:: INSTRUCTIONS TO FOLLOW ::
Count the lines in the records below that contain the word "Local". Reply with that number alone.

:: TASK INPUT ::
• • • • • • •
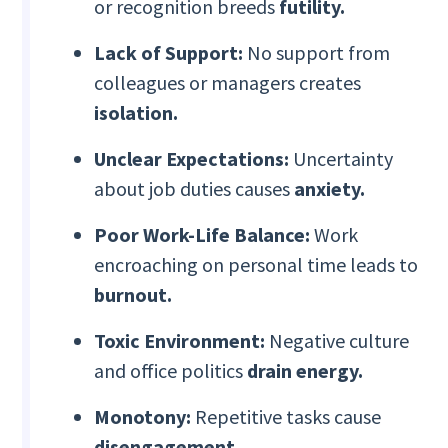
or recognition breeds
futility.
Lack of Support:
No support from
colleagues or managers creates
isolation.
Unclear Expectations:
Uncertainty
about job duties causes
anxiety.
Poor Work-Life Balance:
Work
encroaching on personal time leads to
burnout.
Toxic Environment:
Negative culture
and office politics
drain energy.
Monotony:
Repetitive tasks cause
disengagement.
• • • • • • •
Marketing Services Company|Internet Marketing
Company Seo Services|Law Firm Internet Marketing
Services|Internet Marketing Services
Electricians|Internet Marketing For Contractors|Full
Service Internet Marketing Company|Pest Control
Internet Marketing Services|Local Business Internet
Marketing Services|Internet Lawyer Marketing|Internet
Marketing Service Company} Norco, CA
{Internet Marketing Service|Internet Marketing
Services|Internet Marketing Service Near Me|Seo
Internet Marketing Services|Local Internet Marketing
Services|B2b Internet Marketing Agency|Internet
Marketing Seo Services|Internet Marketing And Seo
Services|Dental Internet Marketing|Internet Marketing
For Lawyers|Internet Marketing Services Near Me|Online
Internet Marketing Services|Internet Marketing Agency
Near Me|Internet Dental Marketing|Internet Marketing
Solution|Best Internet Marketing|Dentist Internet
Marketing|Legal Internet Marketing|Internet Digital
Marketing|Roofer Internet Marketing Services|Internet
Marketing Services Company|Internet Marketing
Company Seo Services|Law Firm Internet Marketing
• • • • • • •
:: SOLVED PROBLEM ::
2